- _Action item_
Begin your copy at the line with "Papa Choice Puree 800g" in the records below and end it at the line with "your choice.", restating each line word for word; omit the pictures.

- _Entries supplied_
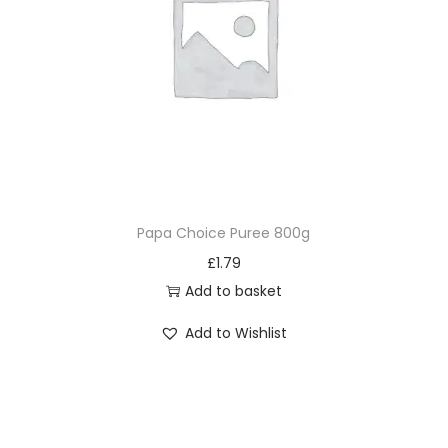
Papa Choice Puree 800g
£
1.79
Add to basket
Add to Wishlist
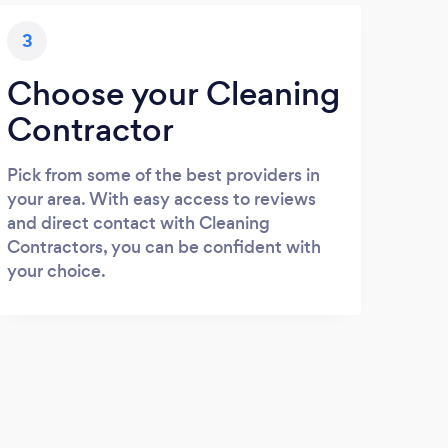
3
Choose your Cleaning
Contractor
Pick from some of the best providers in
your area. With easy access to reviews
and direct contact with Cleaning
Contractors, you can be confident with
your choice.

* * *

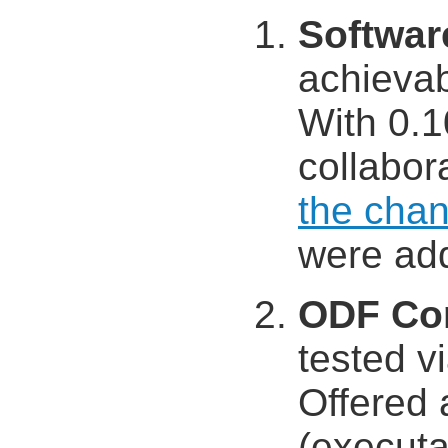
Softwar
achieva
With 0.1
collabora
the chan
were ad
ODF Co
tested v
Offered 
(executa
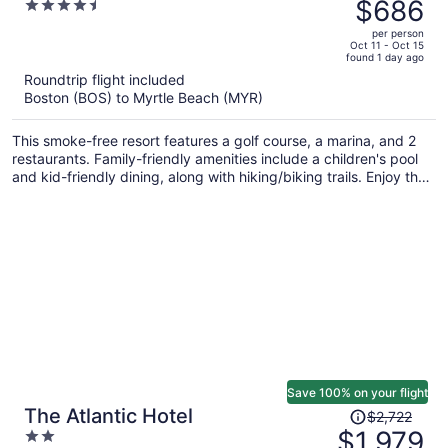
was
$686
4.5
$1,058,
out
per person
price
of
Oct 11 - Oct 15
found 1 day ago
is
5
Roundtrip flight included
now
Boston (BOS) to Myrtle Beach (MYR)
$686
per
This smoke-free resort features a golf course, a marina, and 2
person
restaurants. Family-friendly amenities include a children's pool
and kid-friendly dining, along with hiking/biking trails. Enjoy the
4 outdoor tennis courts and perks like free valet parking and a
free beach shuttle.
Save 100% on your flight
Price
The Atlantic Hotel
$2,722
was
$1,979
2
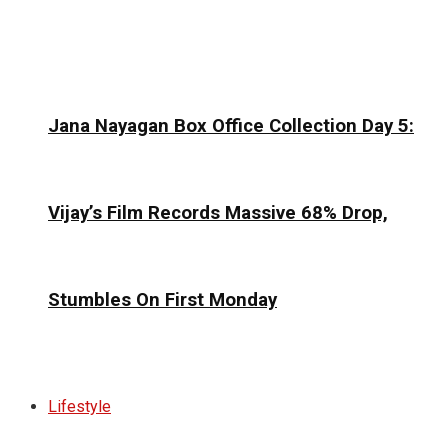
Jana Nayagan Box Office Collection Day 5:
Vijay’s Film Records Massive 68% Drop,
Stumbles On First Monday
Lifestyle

- _Solution for this exercise_
Papa Choice Puree 800g
£
1.79
Add to basket
Add to Wishlist
3
Choose your Cleaning
Contractor
Pick from some of the best providers in
your area. With easy access to reviews
and direct contact with Cleaning
Contractors, you can be confident with
your choice.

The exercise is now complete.